Dans le passage de l'arrêt allant de "- les conditions" jusqu'à "chèques demeurant inexpliqués.", remplacez "recherches" par "vérifications", puis recopiez ce passage ainsi modifié.

→ **Bloc de texte**
● ● ● ● ●

France | France, Cour administrative d'appel de Nancy, 2ème chambre, 18 juin 2020, 19NC00783


Vu la procédure suivante :

Procédure contentieuse antérieure :

M. et Mme E... ont demandé au tribunal administratif de Strasbourg de prononcer la décharge, en droits et pénalités, des suppléments d'impôt sur le revenu et de contributions sociales qui leur ont été assignés au titre des années 2012, 2013 et 2014 à la suite de l'examen contradictoire de leur situation fiscale personnelle.

Par un jugement n° 1700577 du 27 décembre 2018, le tribunal administratif de Strasbourg, après avoir constaté un non-lieu partiel dans la mesure de dégrèvements prononcé

s en cours d'instance, a rejeté le surplus de cette demande.

Procédure devant la cour...

Vu la procédure suivante :

Procédure contentieuse antérieure :

M. et Mme E... ont demandé au tribunal administratif de Strasbourg de prononcer la décharge, en droits et pénalités, des suppléments d'impôt sur le revenu et de contributions sociales qui leur ont été assignés au titre des années 2012, 2013 et 2014 à la suite de l'examen contradictoire de leur situation fiscale personnelle.

Par un jugement n° 1700577 du 27 décembre 2018, le tribunal administratif de Strasbourg, après avoir constaté un non-lieu partiel dans la mesure de dégrèvements prononcés en cours d'instance, a rejeté le surplus de cette demande.

Procédure devant la cour :

Par une requête enregistrée le 13 mars 2019, M. et Mme E..., représentés par Me D..., demandent à la cour :

1°) de prononcer l'annulation du jugement du 27 décembre 2018 en tant qu'il a rejeté le surplus de leur demande ;

2°) de prononcer la décharge des impositions et pénalités laissées à leur charge ;

3°) de mettre à la charge de l'État une somme de 3 000 euros sur le fondement de l'article L. 761-1 du code de justice administrative.

Ils soutiennent que :

- c'est à tort que l'administration a regardé M. E... comme le maître de l'affaire alors que c'était la comptable de la société qui dirigeait tout ;

- la désignation au nom de la société de M. E... comme le bénéficiaire des revenus distribués ne lui est pas opposable, dès lors qu'il n'a pris aucune part à ce courrier ;

- il est établi que les sommes correspondant aux charges de sous-traitance ont été appréhendées par des tiers de sorte qu'il n'en a pas été le bénéficiaire ;

- les apports que M. E... a effectués sur son compte courant sont bien justifiés par les chèques qu'il a remis à la société ;

- les conditions ne sont pas réunies pour établir l'existence de revenus d'origine indéterminée à son profit par le seul fait qu'il a été répondu à la mise en demeure que les recherches étaient en cours s'agissant des chèques demeurant inexpliqués.

● ● ● ● ●

→ **Extraits d'enregistrements**
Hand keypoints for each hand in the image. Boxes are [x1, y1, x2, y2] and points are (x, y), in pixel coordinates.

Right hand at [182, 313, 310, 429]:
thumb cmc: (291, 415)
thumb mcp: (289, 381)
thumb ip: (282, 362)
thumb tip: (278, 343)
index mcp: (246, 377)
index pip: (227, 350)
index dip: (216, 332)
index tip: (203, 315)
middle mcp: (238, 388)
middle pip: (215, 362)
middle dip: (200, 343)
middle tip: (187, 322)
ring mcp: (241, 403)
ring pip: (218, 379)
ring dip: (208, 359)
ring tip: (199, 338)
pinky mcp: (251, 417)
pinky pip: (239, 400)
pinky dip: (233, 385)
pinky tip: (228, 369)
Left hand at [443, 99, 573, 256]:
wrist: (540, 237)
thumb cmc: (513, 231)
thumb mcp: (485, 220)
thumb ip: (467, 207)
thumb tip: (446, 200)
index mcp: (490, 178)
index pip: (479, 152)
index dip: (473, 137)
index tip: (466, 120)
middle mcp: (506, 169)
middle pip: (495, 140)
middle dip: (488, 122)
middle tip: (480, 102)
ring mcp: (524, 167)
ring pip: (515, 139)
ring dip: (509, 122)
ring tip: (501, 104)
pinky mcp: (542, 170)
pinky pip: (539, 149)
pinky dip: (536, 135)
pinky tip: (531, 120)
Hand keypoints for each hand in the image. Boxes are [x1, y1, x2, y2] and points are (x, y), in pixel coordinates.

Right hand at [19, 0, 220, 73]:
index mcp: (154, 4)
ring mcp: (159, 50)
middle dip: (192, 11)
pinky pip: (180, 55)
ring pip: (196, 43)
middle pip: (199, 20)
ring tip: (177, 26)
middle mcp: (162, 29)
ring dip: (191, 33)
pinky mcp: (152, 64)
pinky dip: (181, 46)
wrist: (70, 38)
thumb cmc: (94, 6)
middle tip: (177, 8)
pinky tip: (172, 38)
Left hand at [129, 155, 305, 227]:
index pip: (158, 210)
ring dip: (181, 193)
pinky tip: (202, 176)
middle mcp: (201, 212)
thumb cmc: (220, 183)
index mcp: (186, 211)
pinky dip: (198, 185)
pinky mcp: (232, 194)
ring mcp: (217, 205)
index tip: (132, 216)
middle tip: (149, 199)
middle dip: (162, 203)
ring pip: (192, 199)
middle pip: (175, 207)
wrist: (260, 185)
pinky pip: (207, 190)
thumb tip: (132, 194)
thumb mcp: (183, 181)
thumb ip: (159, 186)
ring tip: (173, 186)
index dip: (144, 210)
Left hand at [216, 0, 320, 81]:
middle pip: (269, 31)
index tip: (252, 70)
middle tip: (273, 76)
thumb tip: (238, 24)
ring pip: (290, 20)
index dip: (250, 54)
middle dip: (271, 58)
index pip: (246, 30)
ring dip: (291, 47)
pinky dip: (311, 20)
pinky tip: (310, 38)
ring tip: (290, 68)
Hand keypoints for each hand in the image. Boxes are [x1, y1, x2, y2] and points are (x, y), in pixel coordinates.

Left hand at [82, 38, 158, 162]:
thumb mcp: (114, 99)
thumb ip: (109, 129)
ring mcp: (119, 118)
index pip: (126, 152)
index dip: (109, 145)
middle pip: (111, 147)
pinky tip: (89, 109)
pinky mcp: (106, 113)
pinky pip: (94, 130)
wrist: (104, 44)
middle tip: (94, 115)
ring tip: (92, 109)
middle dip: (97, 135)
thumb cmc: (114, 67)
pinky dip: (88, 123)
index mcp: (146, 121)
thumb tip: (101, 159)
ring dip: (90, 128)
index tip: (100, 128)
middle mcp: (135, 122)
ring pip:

● ● ● ● ●

→ **Zone de réponse**
- les conditions ne sont pas réunies pour établir l'existence de revenus d'origine indéterminée à son profit par le seul fait qu'il a été répondu à la mise en demeure que les vérifications étaient en cours s'agissant des chèques demeurant inexpliqués.